» Given records
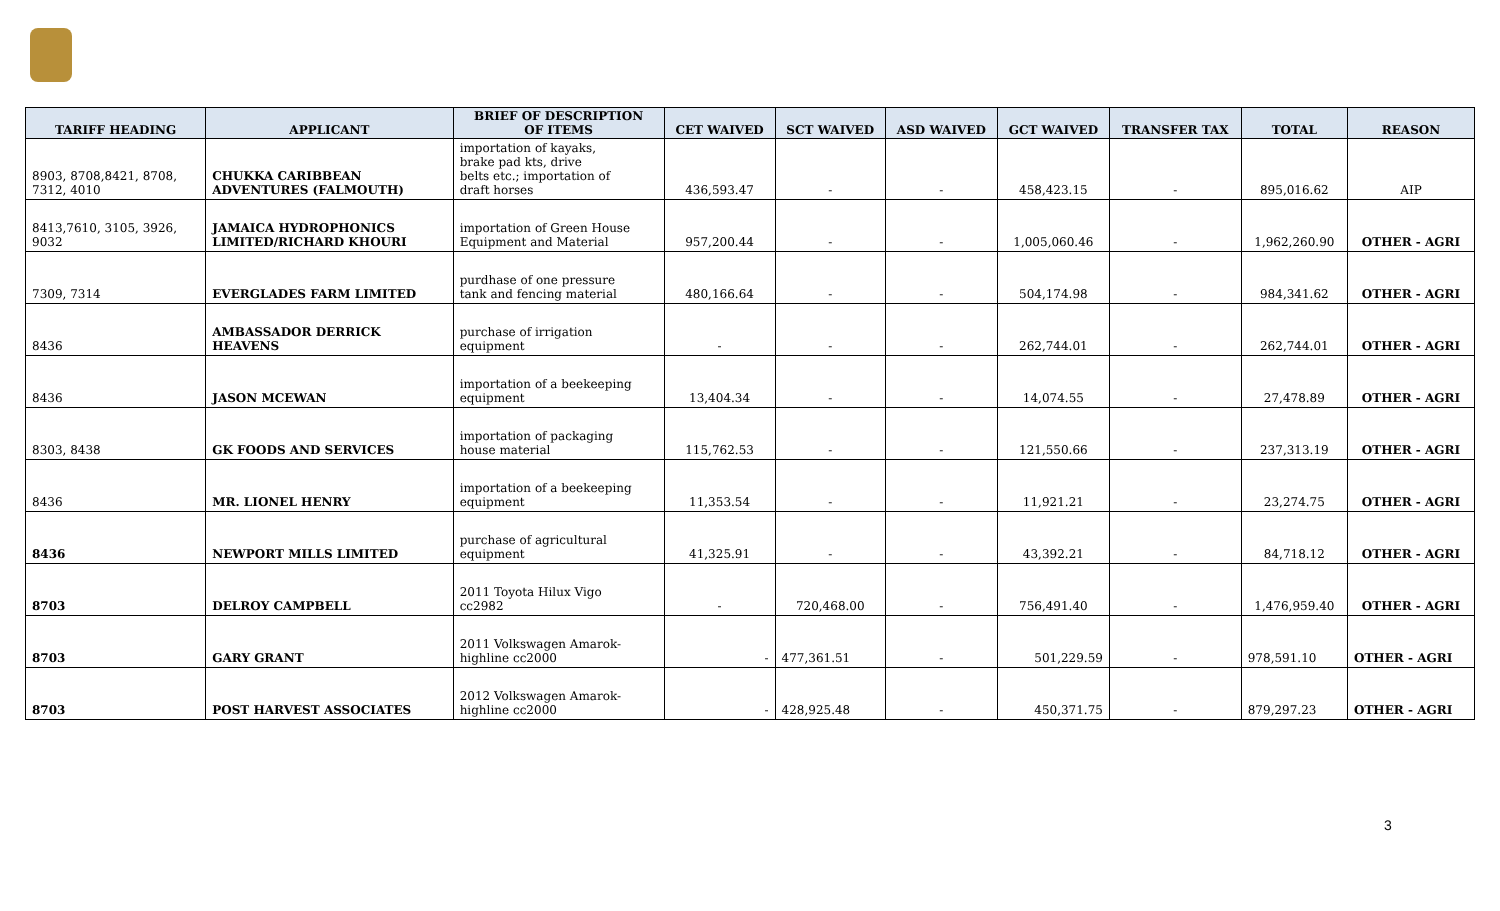| TARIFF HEADING | APPLICANT | BRIEF OF DESCRIPTION OF ITEMS | CET WAIVED | SCT WAIVED | ASD WAIVED | GCT WAIVED | TRANSFER TAX | TOTAL | REASON |
| --- | --- | --- | --- | --- | --- | --- | --- | --- | --- |
| 8903, 8708,8421, 8708, 7312, 4010 | CHUKKA CARIBBEAN ADVENTURES (FALMOUTH) | importation of kayaks, brake pad kts, drive belts etc.; importation of draft horses | 436,593.47 | - | - | 458,423.15 | - | 895,016.62 | AIP |
| 8413,7610, 3105, 3926, 9032 | JAMAICA HYDROPHONICS LIMITED/RICHARD KHOURI | importation of Green House Equipment and Material | 957,200.44 | - | - | 1,005,060.46 | - | 1,962,260.90 | OTHER - AGRI |
| 7309, 7314 | EVERGLADES FARM LIMITED | purdhase of one pressure tank and fencing material | 480,166.64 | - | - | 504,174.98 | - | 984,341.62 | OTHER - AGRI |
| 8436 | AMBASSADOR DERRICK HEAVENS | purchase of irrigation equipment | - | - | - | 262,744.01 | - | 262,744.01 | OTHER - AGRI |
| 8436 | JASON MCEWAN | importation of a beekeeping equipment | 13,404.34 | - | - | 14,074.55 | - | 27,478.89 | OTHER - AGRI |
| 8303, 8438 | GK FOODS AND SERVICES | importation of packaging house material | 115,762.53 | - | - | 121,550.66 | - | 237,313.19 | OTHER - AGRI |
| 8436 | MR. LIONEL HENRY | importation of a beekeeping equipment | 11,353.54 | - | - | 11,921.21 | - | 23,274.75 | OTHER - AGRI |
| 8436 | NEWPORT MILLS LIMITED | purchase of agricultural equipment | 41,325.91 | - | - | 43,392.21 | - | 84,718.12 | OTHER - AGRI |
| 8703 | DELROY CAMPBELL | 2011 Toyota Hilux Vigo cc2982 | - | 720,468.00 | - | 756,491.40 | - | 1,476,959.40 | OTHER - AGRI |
| 8703 | GARY GRANT | 2011 Volkswagen Amarok- highline cc2000 | - | 477,361.51 | - | 501,229.59 | - | 978,591.10 | OTHER - AGRI |
| 8703 | POST HARVEST ASSOCIATES | 2012 Volkswagen Amarok- highline cc2000 | - | 428,925.48 | - | 450,371.75 | - | 879,297.23 | OTHER - AGRI |
3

» Task details
Take the material above from its first line through the line holding "978,591.10 | OTHER - AGRI |" and set it down exactly, without the pictures.

» Output of the exercise
| TARIFF HEADING | APPLICANT | BRIEF OF DESCRIPTION OF ITEMS | CET WAIVED | SCT WAIVED | ASD WAIVED | GCT WAIVED | TRANSFER TAX | TOTAL | REASON |
| --- | --- | --- | --- | --- | --- | --- | --- | --- | --- |
| 8903, 8708,8421, 8708, 7312, 4010 | CHUKKA CARIBBEAN ADVENTURES (FALMOUTH) | importation of kayaks, brake pad kts, drive belts etc.; importation of draft horses | 436,593.47 | - | - | 458,423.15 | - | 895,016.62 | AIP |
| 8413,7610, 3105, 3926, 9032 | JAMAICA HYDROPHONICS LIMITED/RICHARD KHOURI | importation of Green House Equipment and Material | 957,200.44 | - | - | 1,005,060.46 | - | 1,962,260.90 | OTHER - AGRI |
| 7309, 7314 | EVERGLADES FARM LIMITED | purdhase of one pressure tank and fencing material | 480,166.64 | - | - | 504,174.98 | - | 984,341.62 | OTHER - AGRI |
| 8436 | AMBASSADOR DERRICK HEAVENS | purchase of irrigation equipment | - | - | - | 262,744.01 | - | 262,744.01 | OTHER - AGRI |
| 8436 | JASON MCEWAN | importation of a beekeeping equipment | 13,404.34 | - | - | 14,074.55 | - | 27,478.89 | OTHER - AGRI |
| 8303, 8438 | GK FOODS AND SERVICES | importation of packaging house material | 115,762.53 | - | - | 121,550.66 | - | 237,313.19 | OTHER - AGRI |
| 8436 | MR. LIONEL HENRY | importation of a beekeeping equipment | 11,353.54 | - | - | 11,921.21 | - | 23,274.75 | OTHER - AGRI |
| 8436 | NEWPORT MILLS LIMITED | purchase of agricultural equipment | 41,325.91 | - | - | 43,392.21 | - | 84,718.12 | OTHER - AGRI |
| 8703 | DELROY CAMPBELL | 2011 Toyota Hilux Vigo cc2982 | - | 720,468.00 | - | 756,491.40 | - | 1,476,959.40 | OTHER - AGRI |
| 8703 | GARY GRANT | 2011 Volkswagen Amarok- highline cc2000 | - | 477,361.51 | - | 501,229.59 | - | 978,591.10 | OTHER - AGRI |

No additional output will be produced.